Three mergers in less than a year, and another one brewing on the horizon, Saudi Arabia’s insurance sector, one of the largest in the global Takaful space, is in consolidation mode. VINEETA TAN writes that this has been carefully engineered by the regulator amid smaller firms buckling under the pressures of stiff competition and unforgiving economic forces.
AlAhli Takaful Company (ATC) has entered into a 12-month exclusivity period with Arabian Shield Cooperative Insurance Company to commence reciprocal due diligence as well as negotiation on the final terms of the two combining operations under the ambit of the Arabian Shield Cooperative Insurance Company.

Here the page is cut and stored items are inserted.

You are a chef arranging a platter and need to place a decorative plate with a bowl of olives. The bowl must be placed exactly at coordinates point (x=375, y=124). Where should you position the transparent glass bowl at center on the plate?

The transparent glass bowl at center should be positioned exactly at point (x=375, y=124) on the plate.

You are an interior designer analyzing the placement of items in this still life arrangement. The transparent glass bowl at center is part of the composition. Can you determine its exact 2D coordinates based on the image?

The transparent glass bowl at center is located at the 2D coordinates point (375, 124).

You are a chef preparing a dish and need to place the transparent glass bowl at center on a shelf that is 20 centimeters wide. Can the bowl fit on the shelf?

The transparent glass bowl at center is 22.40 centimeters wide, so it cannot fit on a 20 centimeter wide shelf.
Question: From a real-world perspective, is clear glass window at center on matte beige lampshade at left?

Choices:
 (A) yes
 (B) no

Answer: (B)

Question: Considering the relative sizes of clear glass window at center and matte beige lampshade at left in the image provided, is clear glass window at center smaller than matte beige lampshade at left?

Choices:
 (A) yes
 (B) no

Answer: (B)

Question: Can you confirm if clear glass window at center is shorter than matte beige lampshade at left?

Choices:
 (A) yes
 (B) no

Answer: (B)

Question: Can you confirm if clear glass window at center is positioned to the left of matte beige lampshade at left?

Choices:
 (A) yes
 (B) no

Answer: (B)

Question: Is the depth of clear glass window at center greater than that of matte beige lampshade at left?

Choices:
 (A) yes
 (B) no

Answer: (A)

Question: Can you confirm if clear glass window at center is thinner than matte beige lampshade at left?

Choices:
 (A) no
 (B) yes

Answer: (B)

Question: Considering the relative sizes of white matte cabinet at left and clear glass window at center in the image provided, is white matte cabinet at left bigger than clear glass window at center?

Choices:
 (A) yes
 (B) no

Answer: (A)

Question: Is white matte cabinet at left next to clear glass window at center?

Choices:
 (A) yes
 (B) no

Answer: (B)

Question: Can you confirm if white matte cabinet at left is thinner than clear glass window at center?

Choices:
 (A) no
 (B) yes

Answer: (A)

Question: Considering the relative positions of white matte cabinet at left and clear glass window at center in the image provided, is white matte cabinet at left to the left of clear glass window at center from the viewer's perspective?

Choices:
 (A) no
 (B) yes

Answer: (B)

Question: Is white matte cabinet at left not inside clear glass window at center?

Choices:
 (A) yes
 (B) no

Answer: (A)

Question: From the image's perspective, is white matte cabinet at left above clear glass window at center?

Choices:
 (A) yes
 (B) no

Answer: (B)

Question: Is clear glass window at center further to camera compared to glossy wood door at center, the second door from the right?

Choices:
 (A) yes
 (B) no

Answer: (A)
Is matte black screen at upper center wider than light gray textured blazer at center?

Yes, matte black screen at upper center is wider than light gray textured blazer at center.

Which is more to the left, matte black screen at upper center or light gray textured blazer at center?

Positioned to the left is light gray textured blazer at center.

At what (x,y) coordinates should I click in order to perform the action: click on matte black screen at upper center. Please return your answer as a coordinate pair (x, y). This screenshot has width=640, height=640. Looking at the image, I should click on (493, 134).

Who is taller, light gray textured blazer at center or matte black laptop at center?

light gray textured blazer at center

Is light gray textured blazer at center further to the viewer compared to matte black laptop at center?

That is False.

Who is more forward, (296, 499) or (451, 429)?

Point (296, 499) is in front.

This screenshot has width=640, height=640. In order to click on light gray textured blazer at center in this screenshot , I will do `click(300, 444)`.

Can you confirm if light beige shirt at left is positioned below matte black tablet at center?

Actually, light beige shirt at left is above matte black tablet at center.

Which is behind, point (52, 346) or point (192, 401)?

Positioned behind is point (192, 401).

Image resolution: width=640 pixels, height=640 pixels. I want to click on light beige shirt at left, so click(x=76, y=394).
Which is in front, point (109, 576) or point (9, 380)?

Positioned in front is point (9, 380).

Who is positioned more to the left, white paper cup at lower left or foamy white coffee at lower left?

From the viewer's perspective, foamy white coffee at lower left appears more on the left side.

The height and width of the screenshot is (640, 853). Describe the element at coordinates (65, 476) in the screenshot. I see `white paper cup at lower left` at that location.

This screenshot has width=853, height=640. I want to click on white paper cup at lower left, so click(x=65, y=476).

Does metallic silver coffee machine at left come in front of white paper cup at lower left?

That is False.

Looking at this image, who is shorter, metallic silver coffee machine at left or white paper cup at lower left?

The two insurers have reached an initial agreement that the basis of the valuation would be the adjusted equity book value in addition to the embedded value of the protection and savings portfolio of ATC.
Should the merger go ahead, shareholders of ATC will receive newly issued shares of Arabian Shield. ATC, which has engaged Falcom Financial Services Company as the financial advisor for the deal, in a bourse filing announced that the merger is expected to absorb all its employees and should not result in any involuntary redundancies.
This negotiation comes on the heels of three mergers over the last 12 months, the most recent being between AlJazira Takaful Taawuni and Solidarity Saudi Takaful; preceded by the amalgamation of Walaa Cooperative Insurance Company with MetLife, American International Group and the Arab National Bank for Cooperative Insurance; and the merger of Gulf Union Cooperative Insurance Company with Al-Ahlia Cooperative Insurance Company.
Such vibrant merger and acquisition (M&A) activities within the Saudi insurance sector is thanks to a large part to efforts by the Saudi Central Bank (SAMA) to bolster its competitive insurance market which is highly concentrated in the hands of a few despite being serviced by 30 licensed insurance operators.
Fitch Ratings calculations show that 66% of the insurance market share is held by the Kingdom’s four-largest operators: Bupa Arabia, Tawuniya, MEDGULF and Al Rajhi Takaful.
To raise operational efficiency and enhance the financial strength of the smaller players, SAMA called on insurers to opt for M&A, and in fact, required insurers to review and restructure their businesses. It put in place stricter rules on minimum capital reserve to improve both qualitative and quantitative aspects of the sector regulations; the new solvency rules are expected to drive smaller insurance companies to merge. SAMA also suspended insurance operators from issuing new insurance contracts until the capital and solvency criteria are met.
Earlier this week, SAMA Governor Dr Fahd Abdullah Al-Mubarak, at an event recognizing the merger of AlJazira Takaful Taawuni and Solidarity Saudi Takaful, once again made a clarion call for insurers to merge and acquire in order to achieve Saudi’s Vision 2030. The national framework outlined measures, including M&As, to promote the growth, stability and sustainability of the insurance sector. The Saudi government, through the Financial Sector Development Program, aims to raise the contribution of its Shariah compliant cooperative insurance sector to the nation’s GDP.
Total gross written premiums in Saudi contracted by 0.4% year-on-year in the third quarter of 2020 to SAR8.8 billion (US$2.34 billion), according to latest statistics by SAMA. Post-Zakat income generated by Saudi insurance companies grew 1.9% over the same period to stand at SAR294.9 billion (US$78.53 billion).